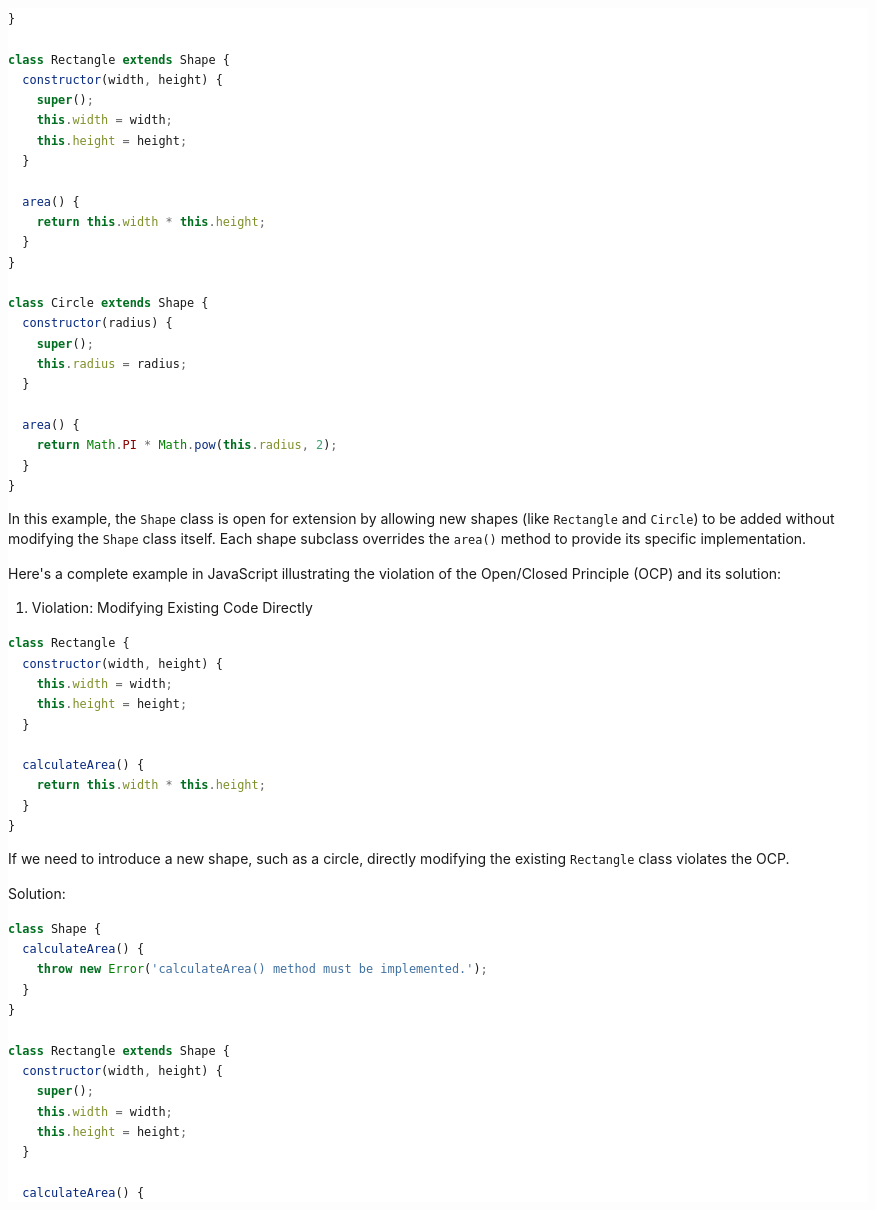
 ```javascript
}

class Rectangle extends Shape {
  constructor(width, height) {
    super();
    this.width = width;
    this.height = height;
  }

  area() {
    return this.width * this.height;
  }
}

class Circle extends Shape {
  constructor(radius) {
    super();
    this.radius = radius;
  }

  area() {
    return Math.PI * Math.pow(this.radius, 2);
  }
}
```
In this example, the `Shape` class is open for extension by allowing new shapes (like `Rectangle` and `Circle`) to be added without modifying the `Shape` class itself. Each shape subclass overrides the `area()` method to provide its specific implementation.

 Here's a complete example in JavaScript illustrating the violation of the Open/Closed Principle (OCP) and its solution:

1. Violation: Modifying Existing Code Directly

```javascript
class Rectangle {
  constructor(width, height) {
    this.width = width;
    this.height = height;
  }

  calculateArea() {
    return this.width * this.height;
  }
}
```

If we need to introduce a new shape, such as a circle, directly modifying the existing `Rectangle` class violates the OCP.

Solution:
```javascript
class Shape {
  calculateArea() {
    throw new Error('calculateArea() method must be implemented.');
  }
}

class Rectangle extends Shape {
  constructor(width, height) {
    super();
    this.width = width;
    this.height = height;
  }

  calculateArea() {
```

- - -

Excluding all images, transcribe the material word for word.

 ```javascript
}

class Rectangle extends Shape {
  constructor(width, height) {
    super();
    this.width = width;
    this.height = height;
  }

  area() {
    return this.width * this.height;
  }
}

class Circle extends Shape {
  constructor(radius) {
    super();
    this.radius = radius;
  }

  area() {
    return Math.PI * Math.pow(this.radius, 2);
  }
}
```
In this example, the `Shape` class is open for extension by allowing new shapes (like `Rectangle` and `Circle`) to be added without modifying the `Shape` class itself. Each shape subclass overrides the `area()` method to provide its specific implementation.

 Here's a complete example in JavaScript illustrating the violation of the Open/Closed Principle (OCP) and its solution:

1. Violation: Modifying Existing Code Directly

```javascript
class Rectangle {
  constructor(width, height) {
    this.width = width;
    this.height = height;
  }

  calculateArea() {
    return this.width * this.height;
  }
}
```

If we need to introduce a new shape, such as a circle, directly modifying the existing `Rectangle` class violates the OCP.

Solution:
```javascript
class Shape {
  calculateArea() {
    throw new Error('calculateArea() method must be implemented.');
  }
}

class Rectangle extends Shape {
  constructor(width, height) {
    super();
    this.width = width;
    this.height = height;
  }

  calculateArea() {
```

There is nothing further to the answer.